Losses follow an exponential distribution with parameter $\theta$. For a deductible of 100, the expected payment per loss is 2000. What is the expected payment per loss for a deductible of 500?
They get
$2,000e^{\frac{-400}{\theta}}$ but I'm not sure how they got this.
I know I need to solve for $\lambda$ so what I did was I transformed the parameter $\theta$ to fit the deductible by subtracting 100. Therefore $Y=\theta-100$. Now to find $E[Y]= \displaystyle\int_{100}^{\infty} \lambda e^{-\lambda \theta +100\lambda}=2000$ but the solution doesn't exist. Where did I go wrong?
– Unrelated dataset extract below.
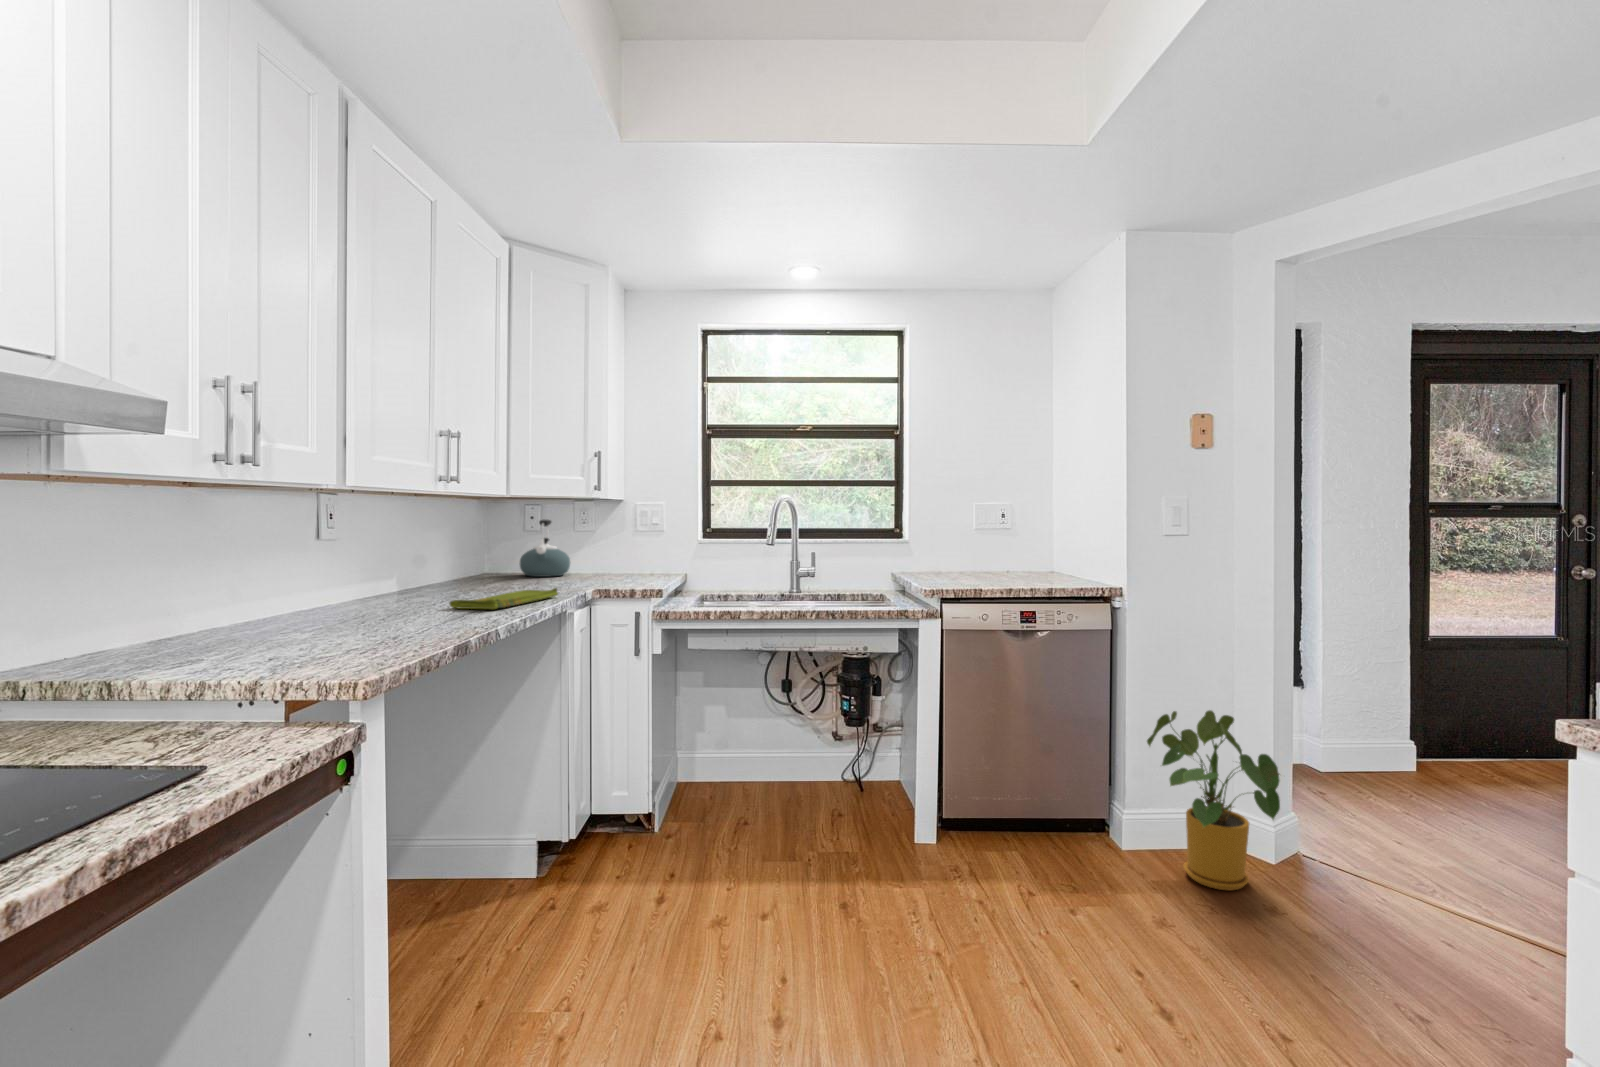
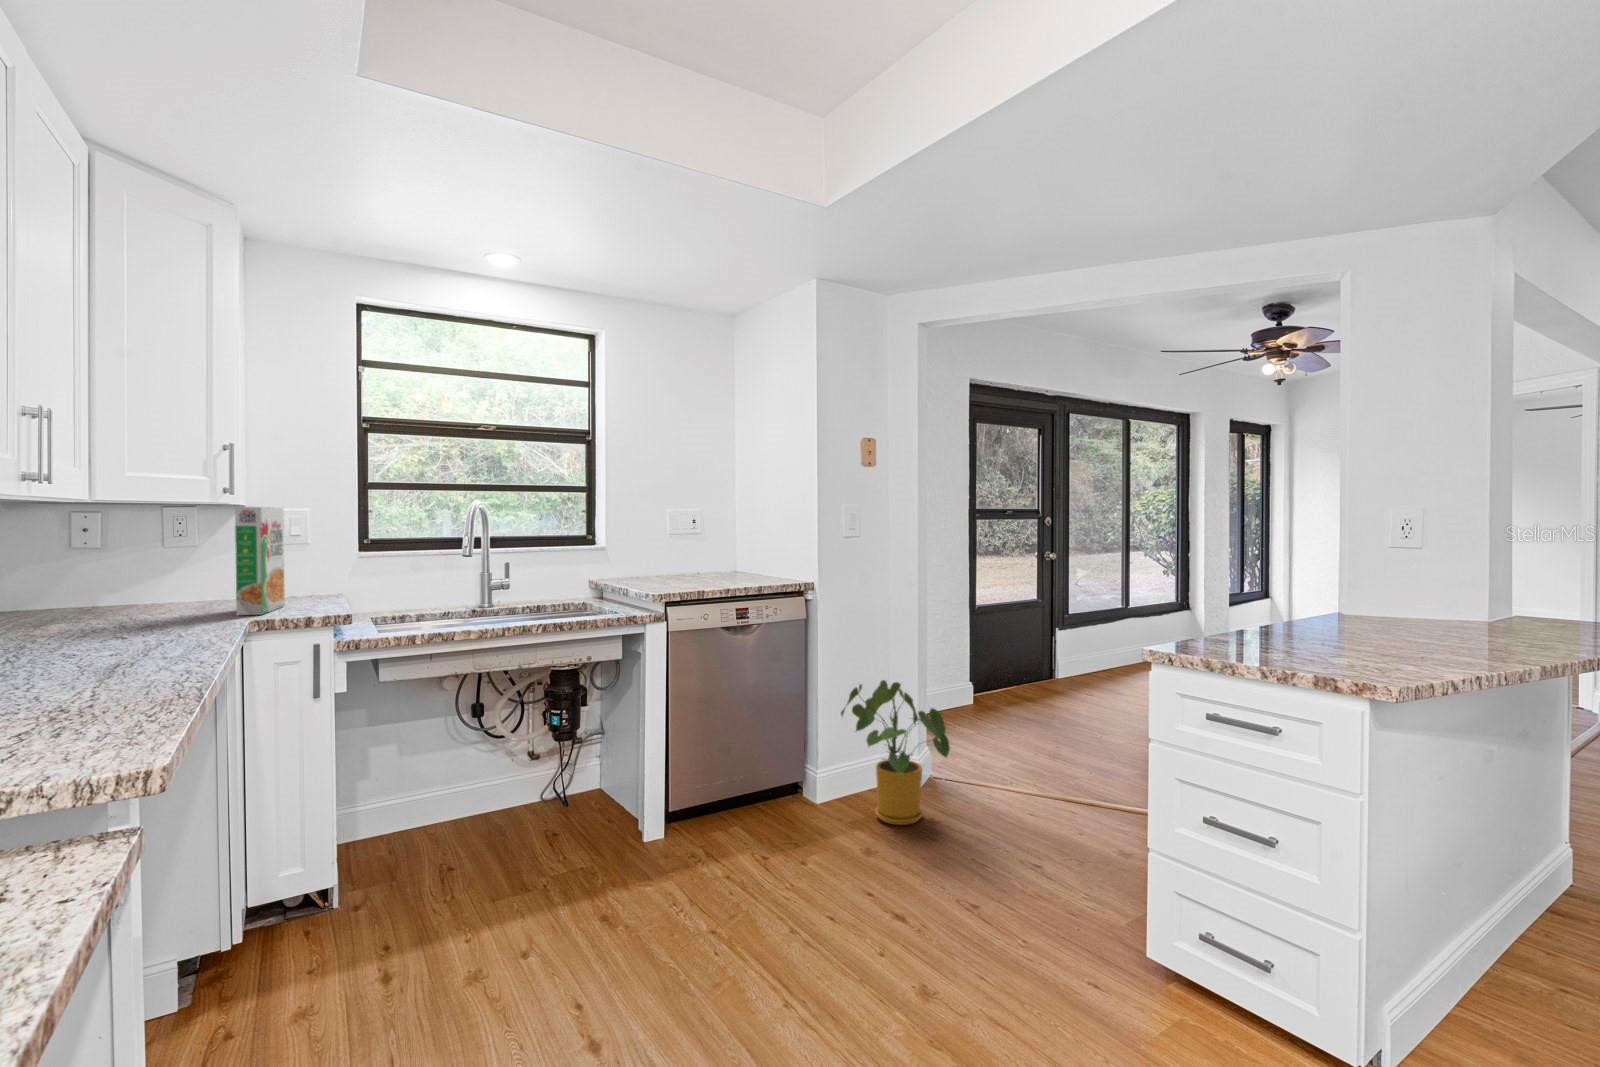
cereal box: none [590,501,632,587] -> present [235,507,285,615]
kettle: present [520,520,570,577] -> none [88,531,173,609]
dish towel: present [450,588,558,609] -> none [68,619,217,656]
Following with what Gaffney said, I integrated $\displaystyle\int_{100}^{\infty}(\theta – 100)\lambda e^{-\theta \lambda}$ which I get $\dfrac{-e^{-100\lambda}}{\lambda}=2000$ (since the $-\theta e^{-\theta \lambda} + 100e^{-\theta \lambda}$ will cancel out with 100) substituting 500 gives us $-400e^{-500\lambda} – \dfrac{e^{-500\lambda}}{\lambda}= ?$ which we are trying to figure out but I do not know how to make the connection of the 1st result with the 2nd.
Best Answer
If the loss $X$ is $\lt 100$, then the payment is $0$. If $X\ge 100$, the payment is $X-100$. Thus the expected payment is $$\int_{100}^\infty (x-100)\frac{1}{\theta} e^{-x/\theta}\,dx.$$ This turns out to be $\theta e^{-100/\theta}$.
Similarly, the expected value of the payment if the deductible is $500$ turns out to be $\theta e^{-500/\theta}$.
Putting $\theta e^{-100/\theta}=2000$ we get the expression given as an answer.
A more complete answer can be given by solving $\theta e^{-100/\theta}=2000$ numerically. We get that $\theta$ is approximately $2097.65$. From this we can find the numerical value of the expected payment with a deductible of $500$.